Immediately following the Andijan massacre, the Uzbek government unleashed a fierce crackdown on human rights defenders, independent journalists, political activists, and civil society groups. Dozens of activists were imprisoned and others fled the country, fearing persecution. Uzbek authorities have maintained this ruthless campaign against all forms of dissent. 

 

In the years since the massacre, Human Rights Watch has repeatedly received credible reports that local authorities intimidate and harass the families of Andijan refugees, summoning them for questioning, placing them under surveillance and pressuring them to convince their relatives to return to Uzbekistan. Uzbek authorities have persisted in persecuting anyone they suspect of having ties to the 2005 Andijan protest.

 

In a stark example, Diloram Abdukodirova, a refugee who fled Andijan in 2005, returned to Uzbekistan in January 2010 to be with her children after assurances to her family that she would not be harmed. She was detained upon her arrival, held for four days, and then temporarily released but taken into custody again in March. On April 30, 2010, she was convicted on charges of illegal border crossing and anti-constitutional activity and sentenced to 10 years and 2 months in prison.

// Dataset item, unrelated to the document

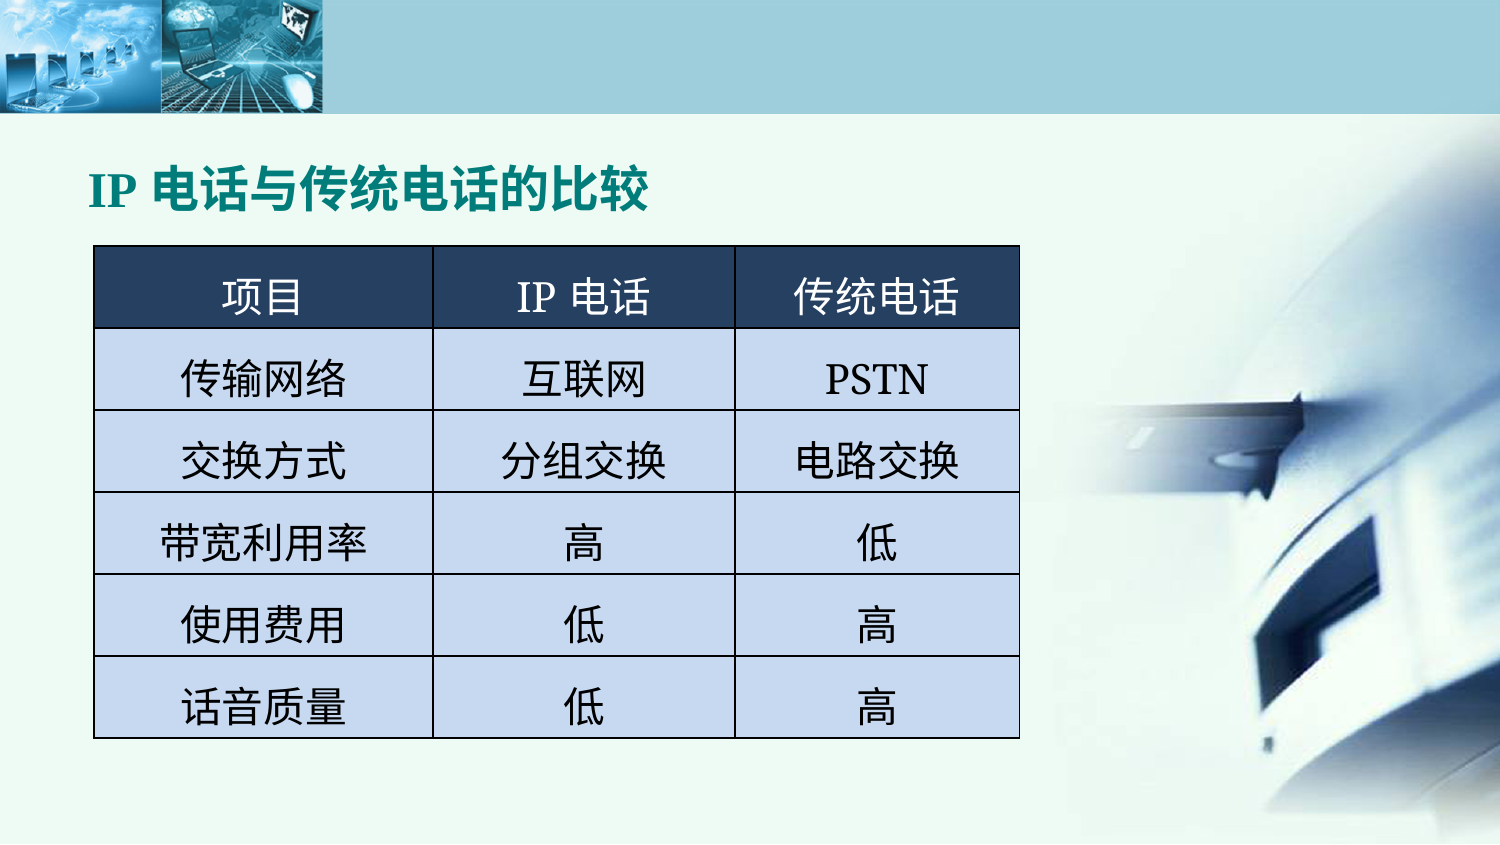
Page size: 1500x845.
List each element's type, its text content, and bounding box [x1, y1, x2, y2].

According to a family member, Abdukodirova appeared at one court hearing with a bruised face, raising concern that she had been ill-treated in custody.

 

EU Sanctions

On October 3, 2005, the EU imposed sanctions on Uzbekistan – which included a partial suspension of the EU-Uzbekistan Partnership and Cooperation Agreement, a visa ban on 12 government officials considered responsible for the massacre and/or the ensuing cover-up and crackdown, and an embargo on arms exports to Uzbekistan. The sanctions were accompanied by criteria set by the EU for reviewing its sanctions policy vis-à-vis Uzbekistan.

 

Beginning in 2006, despite the Uzbek government’s failure to take any concrete steps to meet the criteria, the EU began weakening the sanctions. In 2006, it re-instated the Partnership and Cooperation Agreement; in 2007, it suspended the visa ban; and in October 2009, it lifted the arms embargo – the last remaining, and largely symbolic, portion of the sanctions policy. Furthermore, starting in 2007, the EU dropped the call for an international investigation into the Andijan massacre from the sanctions criteria.